- **EXERCISE REQUIREMENTS**:
- 1) Using the cartoons article, decide whether each statement below agrees with it: (a) The study was carried out at the University of Siena. (b) In one group, the child's mother was not present during the blood test. (c) Children in the third group began watching cartoons only after the tests had started. Answer yes or no for each, and quote the deciding words of the article.
- 2) Answer these questions from the cartoons article:
(a) Which news outlet reported the study?
(b) Which two procedures does the article call among the most stressful situations in a youngster's life?
(c) Besides each child, who was asked to rate the child's pain?
- 3) Print the part of the cartoons article starting at "There's not many" and ending at "this frightening time.".

- **PASSAGE PROVIDED**:
=== Begin Enclosure ===

Cartoons: World's Best Pacifier?
> 8/18/2006 9:26:11 AM

There's not many universals in medicine. Patients are individuals, and each situation more often than not presents a unique wrinkle or circumstance. But if there's one thing that you can be certain of, it's that children are terrified of needles. Receiving immunizations and drawing blood can be two of the most stressful situations in a youngsters life. So into this environment that Italian researchers stepped recently to test a hypothesis about reducing the stress level of children in this frightening time.

As reported by CBS News, Dr. Carlo Bellieni and his team at the University of Siena created a study in which groups of 69 children who were scheduled for blood tests were provided three levels of distraction. While in all groups the child's mother accompanied him or her during the blood test, in one group the mother was asked to distract the child and in another she was asked to not distract the child. The interesting group, however, was the third, where the children were allowed to start watching cartoons shortly before the tests began and continue to watch throughout. Afterward, each child was ask to rate the amount of pain they experienced, and mothers were asked to rate their child's pain as well.

=== End Enclosure ===

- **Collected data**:
=== Begin Enclosure ===

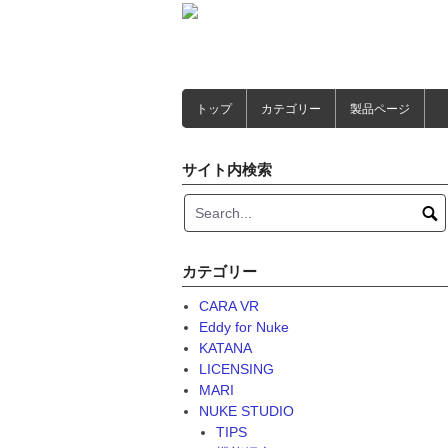
Skip
to
content
トップ
カテゴリー
製品ページ
サイト内検索
カテゴリー
CARA VR
Eddy for Nuke
KATANA
LICENSING
MARI
NUKE STUDIO
TIPS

=== End Enclosure ===

- **OUTPUTS BY TASK**:
- 1)
(a) Yes: "Dr. Carlo Bellieni and his team at the University of Siena"
(b) No: "While in all groups the child's mother accompanied him or her during the blood test"
(c) No: "the children were allowed to start watching cartoons shortly before the tests began"

- 2)
(a) CBS News
(b) Receiving immunizations and drawing blood
(c) The mothers

- 3)
There's not many universals in medicine. Patients are individuals, and each situation more often than not presents a unique wrinkle or circumstance. But if there's one thing that you can be certain of, it's that children are terrified of needles. Receiving immunizations and drawing blood can be two of the most stressful situations in a youngsters life. So into this environment that Italian researchers stepped recently to test a hypothesis about reducing the stress level of children in this frightening time.